- **Records to use**
################

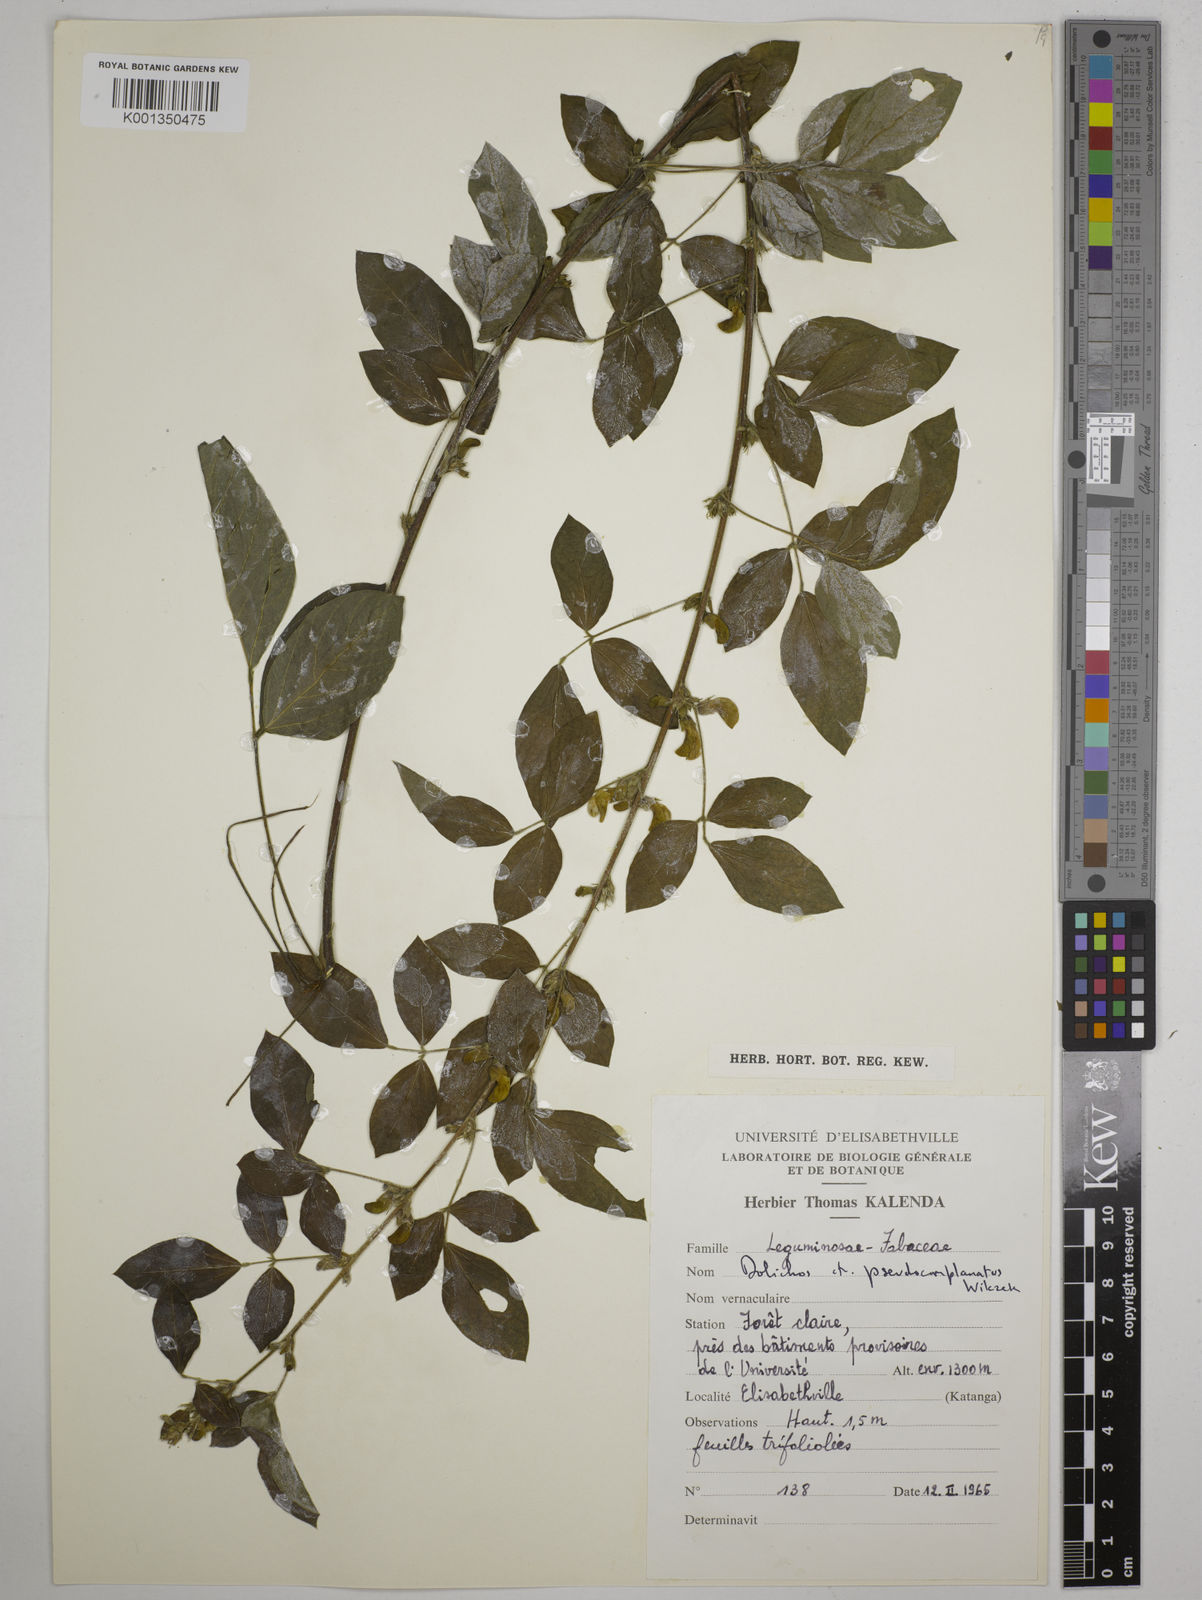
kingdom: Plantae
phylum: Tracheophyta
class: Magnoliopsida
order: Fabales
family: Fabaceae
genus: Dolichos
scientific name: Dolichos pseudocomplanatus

################

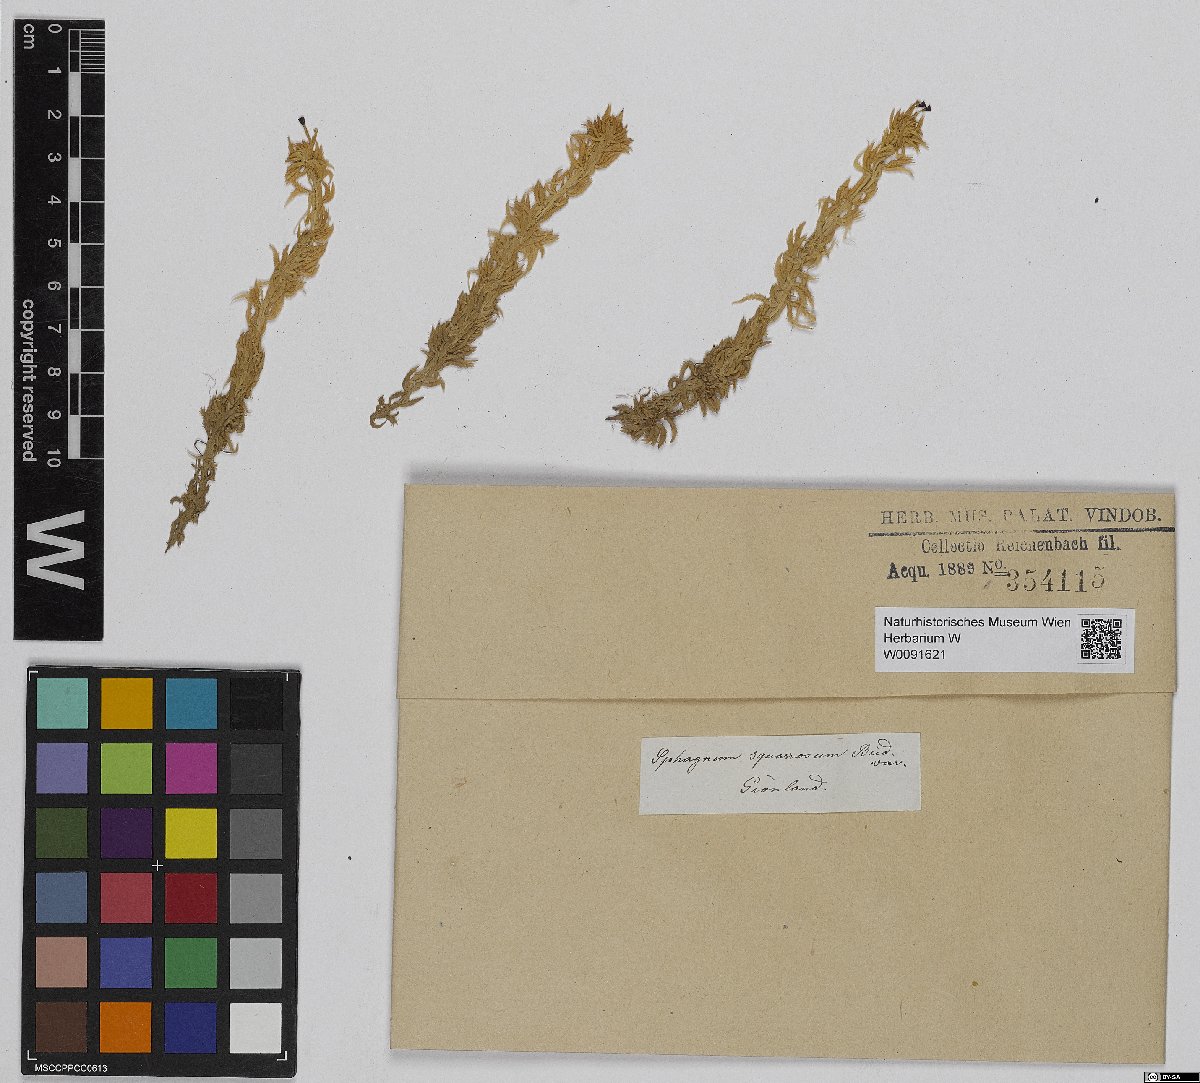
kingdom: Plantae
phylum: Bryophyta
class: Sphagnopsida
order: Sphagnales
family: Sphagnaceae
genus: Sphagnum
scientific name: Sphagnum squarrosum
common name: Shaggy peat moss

################

- **Objective**
Present the lines from the one with "order: Sphagnales" up to and including the one with "common name: Shaggy peat moss" as a numbered list, leaving out any blank lines.

- **The completed task**
1. order: Sphagnales
2. family: Sphagnaceae
3. genus: Sphagnum
4. scientific name: Sphagnum squarrosum
5. common name: Shaggy peat moss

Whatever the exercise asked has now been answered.